Paul
I am responding to the recent SG16 email that encouraged direct input from those not participating directly in the work of the Study Group.
One particular recent issue relates to the recent addition of QoS reporting based on RTCP statistics. We have spent the last three years analyzing and modeling the effects of IP network impairments on VoIP and would like to share our experience on this issue.
RTCP statistics were intended to provide a "rough" real time feedback between endpoints to give some sense of network quality and facilitate potential adaptation. IP network impairments are transient in nature and the "averaged" metrics that RFC1889 produces are as a result very misleading. The addition of QoS reporting based on RFC1889 metrics is, in our opinion, a backward step as it infers that these statistics are useful for VoIP quality estimation whereas they are in fact almost meaningless.
(i) Packet Loss - counts RFC1889 counts of loss are not compensated for duplicate packets, hence it is possible to have incorrect and even negative (!!) loss counts.
(ii) Packet Loss- distribution Voice quality is very sensitive to the distribution of packet loss - if 2% loss occurs but the losses are spread out evenly then with PLC quality would be affected only marginally, if 1% loss occurs but losses occur during short intervals (typically the case) then quality can be affected quite significantly.

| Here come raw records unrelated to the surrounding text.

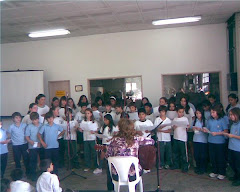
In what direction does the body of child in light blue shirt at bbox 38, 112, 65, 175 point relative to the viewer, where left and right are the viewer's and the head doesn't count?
facing the viewer

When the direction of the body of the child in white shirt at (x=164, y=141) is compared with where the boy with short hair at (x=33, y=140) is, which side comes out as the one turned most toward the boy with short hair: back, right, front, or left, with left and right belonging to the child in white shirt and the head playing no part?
right

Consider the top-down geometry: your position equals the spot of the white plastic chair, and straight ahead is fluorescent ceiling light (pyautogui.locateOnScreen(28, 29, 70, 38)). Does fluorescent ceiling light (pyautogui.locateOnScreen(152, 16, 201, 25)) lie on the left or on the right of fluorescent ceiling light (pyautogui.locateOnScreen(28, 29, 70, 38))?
right

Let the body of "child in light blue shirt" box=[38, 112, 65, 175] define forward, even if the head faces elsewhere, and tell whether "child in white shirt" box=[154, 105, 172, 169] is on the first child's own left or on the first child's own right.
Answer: on the first child's own left

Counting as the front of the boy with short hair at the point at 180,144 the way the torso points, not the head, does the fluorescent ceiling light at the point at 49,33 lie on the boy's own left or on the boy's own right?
on the boy's own right

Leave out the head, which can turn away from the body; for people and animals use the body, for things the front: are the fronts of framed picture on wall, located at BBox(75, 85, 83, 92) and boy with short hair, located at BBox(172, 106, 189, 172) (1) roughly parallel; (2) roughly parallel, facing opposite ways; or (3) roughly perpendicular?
roughly parallel

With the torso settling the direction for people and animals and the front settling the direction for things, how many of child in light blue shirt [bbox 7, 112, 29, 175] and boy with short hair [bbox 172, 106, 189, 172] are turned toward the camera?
2

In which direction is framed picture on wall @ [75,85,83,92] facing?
toward the camera

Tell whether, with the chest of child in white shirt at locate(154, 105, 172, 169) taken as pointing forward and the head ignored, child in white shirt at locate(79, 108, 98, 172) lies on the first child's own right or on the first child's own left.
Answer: on the first child's own right

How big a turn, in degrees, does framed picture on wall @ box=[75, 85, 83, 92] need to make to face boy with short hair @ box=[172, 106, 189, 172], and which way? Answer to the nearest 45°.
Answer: approximately 45° to its left

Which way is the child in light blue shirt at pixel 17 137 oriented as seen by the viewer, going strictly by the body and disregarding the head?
toward the camera
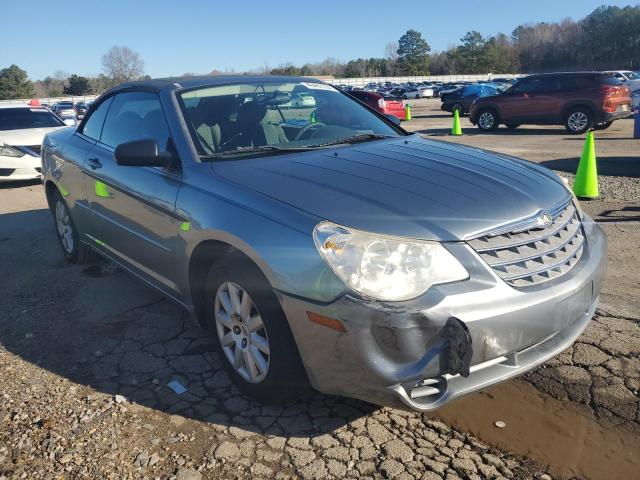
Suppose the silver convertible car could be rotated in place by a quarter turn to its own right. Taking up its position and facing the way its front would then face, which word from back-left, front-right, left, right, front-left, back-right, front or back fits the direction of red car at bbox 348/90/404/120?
back-right

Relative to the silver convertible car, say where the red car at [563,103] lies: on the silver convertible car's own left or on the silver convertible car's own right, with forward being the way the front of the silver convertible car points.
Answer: on the silver convertible car's own left

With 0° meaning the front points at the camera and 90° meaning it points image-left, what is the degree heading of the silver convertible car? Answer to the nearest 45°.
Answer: approximately 315°

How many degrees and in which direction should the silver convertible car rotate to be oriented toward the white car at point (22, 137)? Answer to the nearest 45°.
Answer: approximately 180°

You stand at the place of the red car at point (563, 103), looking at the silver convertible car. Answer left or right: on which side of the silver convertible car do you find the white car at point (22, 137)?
right
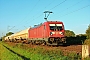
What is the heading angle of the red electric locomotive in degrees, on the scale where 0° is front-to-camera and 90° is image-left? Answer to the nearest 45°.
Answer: approximately 315°
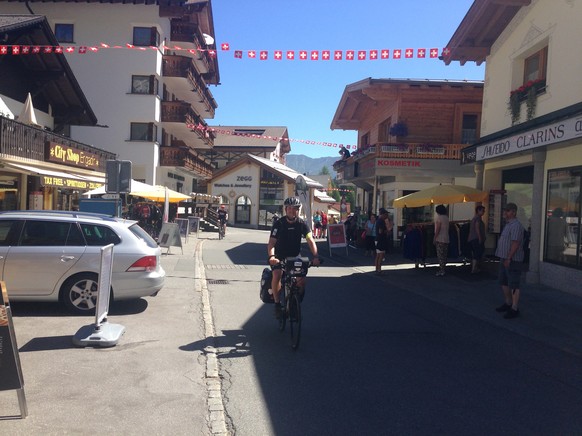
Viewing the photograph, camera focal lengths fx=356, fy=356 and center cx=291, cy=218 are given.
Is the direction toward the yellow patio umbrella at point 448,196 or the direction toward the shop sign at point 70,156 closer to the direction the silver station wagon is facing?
the shop sign

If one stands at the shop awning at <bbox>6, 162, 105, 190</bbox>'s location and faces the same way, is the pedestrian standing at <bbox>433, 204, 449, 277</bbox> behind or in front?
in front

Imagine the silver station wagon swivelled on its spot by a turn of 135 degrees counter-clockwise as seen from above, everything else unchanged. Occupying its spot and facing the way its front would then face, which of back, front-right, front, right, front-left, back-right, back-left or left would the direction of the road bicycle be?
front

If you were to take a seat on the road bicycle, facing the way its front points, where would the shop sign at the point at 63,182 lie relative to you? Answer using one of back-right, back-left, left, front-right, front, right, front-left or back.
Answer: back-right

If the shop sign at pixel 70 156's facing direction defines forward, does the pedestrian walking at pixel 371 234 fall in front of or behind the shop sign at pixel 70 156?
in front

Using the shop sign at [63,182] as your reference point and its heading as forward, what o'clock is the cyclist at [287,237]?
The cyclist is roughly at 1 o'clock from the shop sign.

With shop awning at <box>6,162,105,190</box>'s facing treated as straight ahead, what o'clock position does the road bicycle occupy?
The road bicycle is roughly at 1 o'clock from the shop awning.

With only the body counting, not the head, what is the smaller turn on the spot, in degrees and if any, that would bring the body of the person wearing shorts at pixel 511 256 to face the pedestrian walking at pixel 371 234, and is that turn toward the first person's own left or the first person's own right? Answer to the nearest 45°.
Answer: approximately 45° to the first person's own right

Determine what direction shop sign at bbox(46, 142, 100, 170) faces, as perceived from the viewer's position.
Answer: facing the viewer and to the right of the viewer

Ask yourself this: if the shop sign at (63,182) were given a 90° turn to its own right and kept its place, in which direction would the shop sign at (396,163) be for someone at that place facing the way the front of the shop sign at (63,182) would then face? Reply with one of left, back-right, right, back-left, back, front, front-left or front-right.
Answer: back-left

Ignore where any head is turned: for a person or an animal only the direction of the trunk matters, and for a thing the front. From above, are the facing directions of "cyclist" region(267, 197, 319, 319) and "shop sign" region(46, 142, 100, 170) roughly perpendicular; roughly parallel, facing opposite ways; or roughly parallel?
roughly perpendicular

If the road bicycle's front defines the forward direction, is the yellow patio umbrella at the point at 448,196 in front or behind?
behind
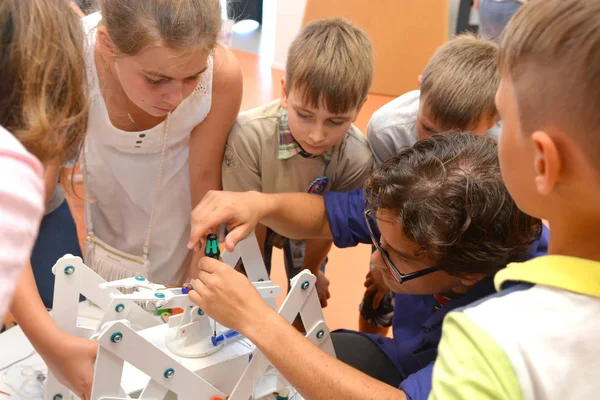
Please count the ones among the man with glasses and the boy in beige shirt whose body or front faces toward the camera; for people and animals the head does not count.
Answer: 1

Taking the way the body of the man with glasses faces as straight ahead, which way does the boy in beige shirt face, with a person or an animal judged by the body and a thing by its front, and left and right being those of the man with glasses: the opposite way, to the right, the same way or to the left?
to the left

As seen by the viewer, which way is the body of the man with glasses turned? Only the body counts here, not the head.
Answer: to the viewer's left

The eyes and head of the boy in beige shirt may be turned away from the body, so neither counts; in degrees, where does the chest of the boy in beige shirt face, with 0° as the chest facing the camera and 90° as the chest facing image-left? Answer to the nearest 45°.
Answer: approximately 0°
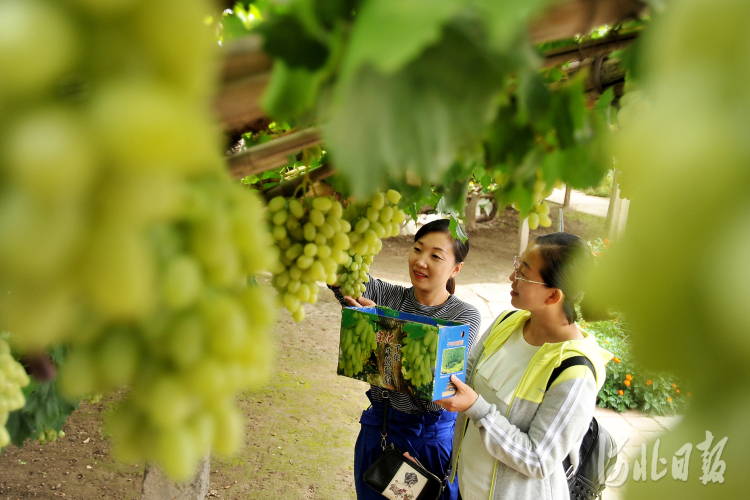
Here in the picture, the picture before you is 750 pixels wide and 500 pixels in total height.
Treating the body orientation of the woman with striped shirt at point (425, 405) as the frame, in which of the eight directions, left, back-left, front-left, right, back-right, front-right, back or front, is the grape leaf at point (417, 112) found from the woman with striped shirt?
front-left

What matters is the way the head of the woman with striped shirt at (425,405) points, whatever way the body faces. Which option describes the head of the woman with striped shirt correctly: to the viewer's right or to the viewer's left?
to the viewer's left

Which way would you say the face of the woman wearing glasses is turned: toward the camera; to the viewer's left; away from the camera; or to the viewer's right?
to the viewer's left

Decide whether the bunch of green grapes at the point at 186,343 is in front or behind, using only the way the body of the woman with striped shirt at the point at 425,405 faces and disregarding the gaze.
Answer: in front

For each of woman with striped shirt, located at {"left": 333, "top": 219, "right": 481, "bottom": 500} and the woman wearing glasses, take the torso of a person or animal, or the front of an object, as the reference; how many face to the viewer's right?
0

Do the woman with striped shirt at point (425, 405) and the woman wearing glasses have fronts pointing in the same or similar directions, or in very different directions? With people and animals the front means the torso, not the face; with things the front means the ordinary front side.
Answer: same or similar directions

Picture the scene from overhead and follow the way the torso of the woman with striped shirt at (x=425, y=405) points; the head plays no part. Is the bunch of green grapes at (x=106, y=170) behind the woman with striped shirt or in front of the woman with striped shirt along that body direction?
in front

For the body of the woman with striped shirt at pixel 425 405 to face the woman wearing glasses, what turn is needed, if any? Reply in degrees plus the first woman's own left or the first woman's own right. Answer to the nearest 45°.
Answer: approximately 90° to the first woman's own left

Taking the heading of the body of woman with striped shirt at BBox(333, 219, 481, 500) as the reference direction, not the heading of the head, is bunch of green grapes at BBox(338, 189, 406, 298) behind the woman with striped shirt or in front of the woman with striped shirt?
in front

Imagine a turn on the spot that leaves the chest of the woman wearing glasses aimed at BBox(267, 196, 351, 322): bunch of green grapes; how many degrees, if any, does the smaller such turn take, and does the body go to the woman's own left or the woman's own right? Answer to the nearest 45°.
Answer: approximately 45° to the woman's own left

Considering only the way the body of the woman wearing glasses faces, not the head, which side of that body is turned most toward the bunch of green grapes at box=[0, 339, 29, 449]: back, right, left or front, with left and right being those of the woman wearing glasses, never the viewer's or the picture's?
front

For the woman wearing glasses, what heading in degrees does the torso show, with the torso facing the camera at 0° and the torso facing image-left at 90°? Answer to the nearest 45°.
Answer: approximately 45°

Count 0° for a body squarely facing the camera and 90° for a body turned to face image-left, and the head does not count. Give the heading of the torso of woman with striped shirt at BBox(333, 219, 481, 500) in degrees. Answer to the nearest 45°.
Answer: approximately 45°
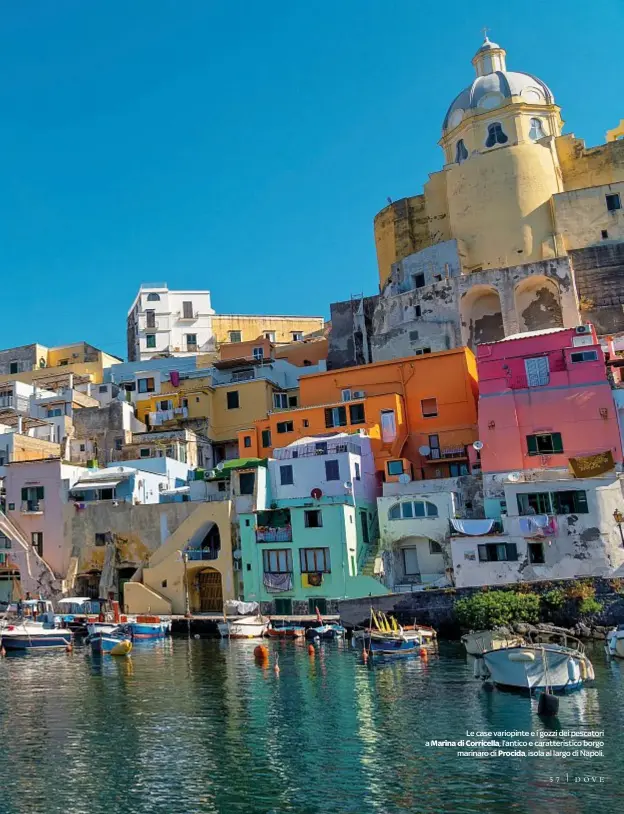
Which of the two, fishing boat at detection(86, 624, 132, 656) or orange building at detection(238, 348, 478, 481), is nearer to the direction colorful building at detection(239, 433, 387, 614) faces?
the fishing boat

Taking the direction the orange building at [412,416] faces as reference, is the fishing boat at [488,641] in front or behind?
in front

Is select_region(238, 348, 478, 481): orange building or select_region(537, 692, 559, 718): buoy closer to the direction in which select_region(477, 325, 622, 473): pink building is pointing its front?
the buoy

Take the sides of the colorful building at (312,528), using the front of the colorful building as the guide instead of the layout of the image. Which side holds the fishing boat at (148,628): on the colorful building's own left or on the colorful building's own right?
on the colorful building's own right

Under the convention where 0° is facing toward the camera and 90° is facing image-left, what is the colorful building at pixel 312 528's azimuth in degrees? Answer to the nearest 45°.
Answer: approximately 0°

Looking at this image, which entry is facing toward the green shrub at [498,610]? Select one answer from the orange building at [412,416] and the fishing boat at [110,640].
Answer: the orange building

RFC1889 does not consider the distribution of lost packets and hence packet loss numbers can only grossly be equated to call quality (i.e. loss rate of 20% is bad but you couldn't say for sure if 2% was bad or not)
(iii) Jitter - metric The average packet-to-packet delay variation used in RFC1889 does not properly reflect the effects of congestion related delay changes. For example (a) if congesion occurs and a queue starts to fill then delay increases however the packet-to-packet delay change may be small however the increase in delay may cause the jitter buffer to resynchronize at some stage. (b) LAN congestion can cause short term spikes in delay, and hence may lead to packet discards. The average packet-to-packet delay variation will not reflect this due to the smoothing effect of the averaging algorithm.
(iv) Jitter - reporting interval As jitter is reported as a running average with a scaling factor of 16, an RTCP report only describes the jitter level during the 200mS or so prior to the report being generated and says nothing about the jitter level during the much larger period between reports.
We have spoken to, and worked with, people in the industry that have been looking at this issue in detail and have found general agreement with the comments above. Unfortunately, there are also a fair number of people that blindly accept that something must be "ok" because it is "in a standard" .. this obviously raised the concern that incorporating these metrics into the H series of standards further proliferates this viewpoint.
Within the IETF AVT group this issue was discussed almost a year ago, and the group agreed to develop a set of metrics that were more accurate and appropriate for VoIP QoS reporting purposes. These include measures of packet loss, packets discarded due to jitter, length and density of bursts and gaps (of combined loss and discard), delay, call quality metrics... This is contained in the following:-
draft-ietf-avt-rtcp-report-extns-01.txt
I would very much appreciate understanding the technical rationale behind incorporating RFC1889 based metrics into VoIP QoS reports, given the comments above.